I am sometimes asked, “How can you do what you do when your name is Rothschild?” Or I get a facebook comment: “Never trust a Rothschild, they’re all Zionists…”
Some background: The Rothschild family was a powerful banking dynasty that started in the 1700s in Germany and became immensely wealthy, powerful, and politically influential in Europe. Some of the family were ardent Zionists, supported the Balfour Declaration, eastern European settlers in Palestine, bought thousands of acres of Ottoman land, and funded the infrastructure of the early state. You will find their names on street signs, buildings, and parks all over Israel. Hence the “never trust a….”
Well, sorry to disappoint, I come from the other side of the tracks. I hail from some tiny shtetl in Eastern Europe, my grandparents came to the Goldene Medina in steerage in the early 1900s, they lost the “s” at Ellis Island in the process of Americanization. My grandfather ran a tiny corner store in Williamsburg where he sold tobacco products; my other grandfather worked in a sweatshop. No money in anyone’s pockets. They lived in tenements a la the film Hester Street amongst the poorest immigrants and chaos of New York.
So my early Zionism and love of Israel did not come from my name, it came from growing up just post Nazi Holocaust in a family that bought the myth of the “light unto the nations,” kvelled at the early socialist leaning kibbutzim, and the uncritical idea that creating a place (that was essentially empty but for a few backward Bedouins) where Jews could finally be safe was a really good idea. Add seven years of Hebrew school, a Bat Mitzvah steeped in love of Israel, and a magical family trip when I was 14 and the deal was emotionally sealed.

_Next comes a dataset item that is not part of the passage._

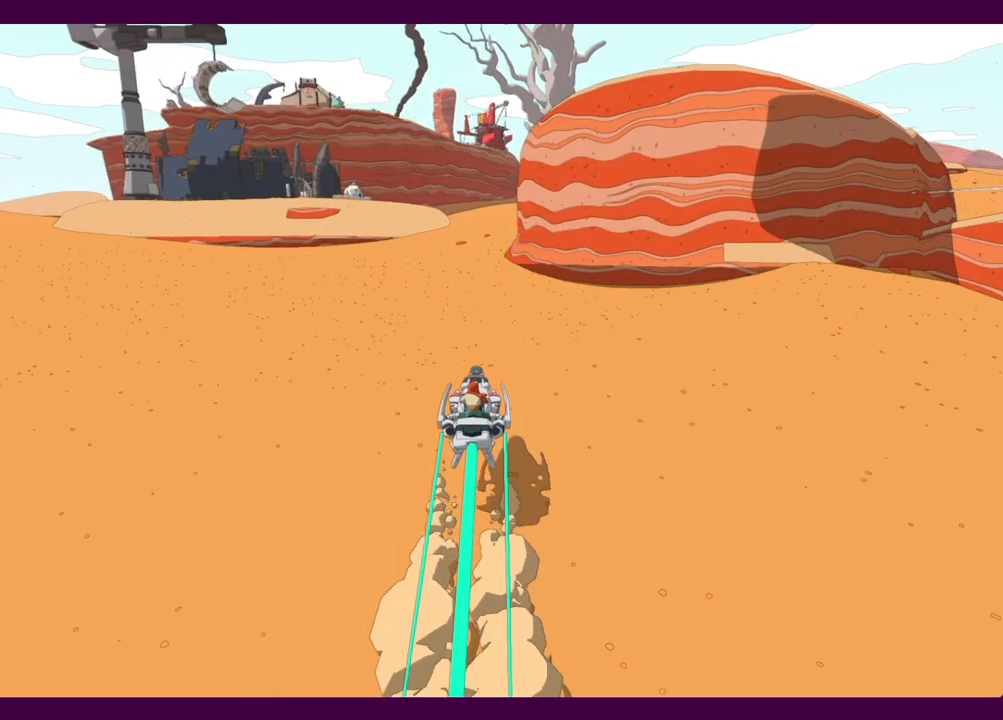
Gameplay with keyboard and mouse; each line is a JSON object with the keys and mouse buttons held at the frame after it. "events" lists presses ("down") and releases ("up") of "1", "2", "3", "4", "5", "a", "alt", "c", "ctrl", "d", "e", "f", "q", "r", "s", "shift", "space", "v", "w", "x", "z", "mouse_left", "mouse_middle", "mouse_right", "mouse_wheel_up" and "mouse_wheel_down" between this image and that frame as [ms after this image, input, new state], when the widget could be followed in between. "mouse_left", "mouse_middle", "mouse_right", "mouse_wheel_up", "mouse_wheel_down" = the "left", "middle", "right", "wheel_up", "wheel_down" buttons of the "mouse" list. No other keys are recorded. Mouse movement is not recorded.
{"keys": ["w"], "mouse": [], "events": []}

But it gradually became clear to me that because I value the commitment in Judaism to justice and fighting for the oppressed, and because I was involved in other struggles against US military intervention and for women’s rights and health care reform, I began to question the pernicious roles of colonialism, imperialism, militarism, and racism. I began to understand that this “homeland” was far from empty, to see and grapple with the ongoing Palestinian Nakba; ultimately I could no longer support the policies of the State of Israel. Thus it is my responsibility to speak out against a state that claims to speak in my name, (however it is spelled), and because I am a citizen of the country that funds and politically supports much of that oppression.

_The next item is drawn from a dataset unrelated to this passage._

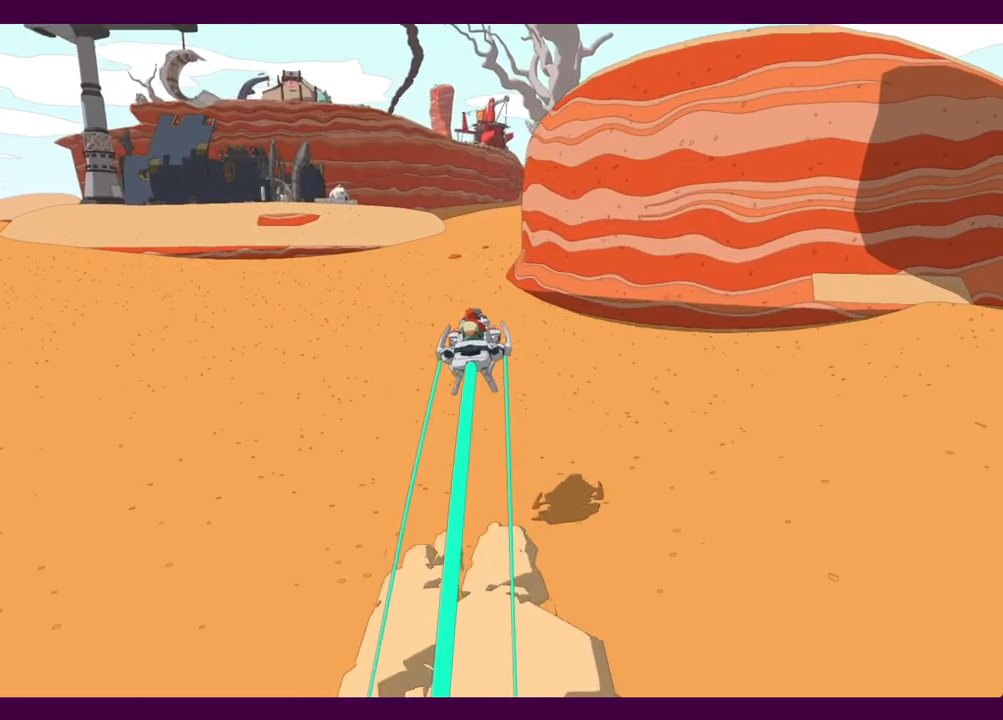
{"keys": ["w"], "mouse": [], "events": []}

So, even though I have an archetypal “Jewish name,” I do not have an archetypal Zionist Jewish brain. I make a major distinction between Judaism the religion and Zionism the political national movement and Israel the country. I now understand that the Zionism of Herzl and Ben Gurion and Jabotinsky and everyone who followed in their boots, is the fundamental problem; that there can be no justice and no safety when Jews are privileged and empowered over indigenous Palestinians who are equally deserving human beings. The victims have become the victimizers. I also do not act alone; I am part of a growing international community that is engaged in speaking out, supporting each other, and taking our cues from Palestinian civil society activists and the Israeli Jews who support them.